Return the item text verbatim, beginning with the first line of the items and stopping after the line that contains "без больших капиталовложений.", with both of those lines included.
** Opening Given data block **
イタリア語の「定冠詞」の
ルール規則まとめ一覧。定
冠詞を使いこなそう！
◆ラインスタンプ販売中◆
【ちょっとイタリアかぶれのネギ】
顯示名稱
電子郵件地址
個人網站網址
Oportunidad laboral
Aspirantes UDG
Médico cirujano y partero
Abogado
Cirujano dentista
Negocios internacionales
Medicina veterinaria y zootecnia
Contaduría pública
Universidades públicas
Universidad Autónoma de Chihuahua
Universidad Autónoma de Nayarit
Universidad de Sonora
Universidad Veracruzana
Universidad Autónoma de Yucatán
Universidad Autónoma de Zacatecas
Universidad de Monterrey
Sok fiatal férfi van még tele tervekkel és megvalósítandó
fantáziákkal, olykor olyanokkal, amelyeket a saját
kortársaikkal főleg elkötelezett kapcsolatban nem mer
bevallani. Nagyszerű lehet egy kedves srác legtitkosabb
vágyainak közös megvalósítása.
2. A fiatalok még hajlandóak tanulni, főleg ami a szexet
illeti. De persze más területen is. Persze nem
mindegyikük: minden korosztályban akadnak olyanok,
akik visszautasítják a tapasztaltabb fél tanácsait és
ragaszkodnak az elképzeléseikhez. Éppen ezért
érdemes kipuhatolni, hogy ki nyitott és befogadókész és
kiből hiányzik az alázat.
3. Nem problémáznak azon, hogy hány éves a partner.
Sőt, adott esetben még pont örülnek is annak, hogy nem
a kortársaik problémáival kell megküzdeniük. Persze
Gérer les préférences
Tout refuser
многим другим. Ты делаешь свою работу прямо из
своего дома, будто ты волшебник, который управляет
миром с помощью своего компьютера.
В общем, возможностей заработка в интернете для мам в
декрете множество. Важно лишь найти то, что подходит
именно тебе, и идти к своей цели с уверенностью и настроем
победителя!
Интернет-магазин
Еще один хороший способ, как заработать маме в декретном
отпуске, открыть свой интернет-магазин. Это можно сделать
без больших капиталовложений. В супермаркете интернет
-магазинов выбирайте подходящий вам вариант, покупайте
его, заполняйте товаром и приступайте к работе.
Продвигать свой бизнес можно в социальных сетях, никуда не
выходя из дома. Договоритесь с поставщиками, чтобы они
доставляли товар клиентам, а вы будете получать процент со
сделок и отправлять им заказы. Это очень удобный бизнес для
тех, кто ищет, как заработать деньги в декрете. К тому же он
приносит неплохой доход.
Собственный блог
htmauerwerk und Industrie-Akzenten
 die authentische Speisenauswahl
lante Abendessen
** Closing Given data block **
■ Response to this exercise:
イタリア語の「定冠詞」の
ルール規則まとめ一覧。定
冠詞を使いこなそう！
◆ラインスタンプ販売中◆
【ちょっとイタリアかぶれのネギ】
顯示名稱
電子郵件地址
個人網站網址
Oportunidad laboral
Aspirantes UDG
Médico cirujano y partero
Abogado
Cirujano dentista
Negocios internacionales
Medicina veterinaria y zootecnia
Contaduría pública
Universidades públicas
Universidad Autónoma de Chihuahua
Universidad Autónoma de Nayarit
Universidad de Sonora
Universidad Veracruzana
Universidad Autónoma de Yucatán
Universidad Autónoma de Zacatecas
Universidad de Monterrey
Sok fiatal férfi van még tele tervekkel és megvalósítandó
fantáziákkal, olykor olyanokkal, amelyeket a saját
kortársaikkal főleg elkötelezett kapcsolatban nem mer
bevallani. Nagyszerű lehet egy kedves srác legtitkosabb
vágyainak közös megvalósítása.
2. A fiatalok még hajlandóak tanulni, főleg ami a szexet
illeti. De persze más területen is. Persze nem
mindegyikük: minden korosztályban akadnak olyanok,
akik visszautasítják a tapasztaltabb fél tanácsait és
ragaszkodnak az elképzeléseikhez. Éppen ezért
érdemes kipuhatolni, hogy ki nyitott és befogadókész és
kiből hiányzik az alázat.
3. Nem problémáznak azon, hogy hány éves a partner.
Sőt, adott esetben még pont örülnek is annak, hogy nem
a kortársaik problémáival kell megküzdeniük. Persze
Gérer les préférences
Tout refuser
многим другим. Ты делаешь свою работу прямо из
своего дома, будто ты волшебник, который управляет
миром с помощью своего компьютера.
В общем, возможностей заработка в интернете для мам в
декрете множество. Важно лишь найти то, что подходит
именно тебе, и идти к своей цели с уверенностью и настроем
победителя!
Интернет-магазин
Еще один хороший способ, как заработать маме в декретном
отпуске, открыть свой интернет-магазин. Это можно сделать
без больших капиталовложений. В супермаркете интернет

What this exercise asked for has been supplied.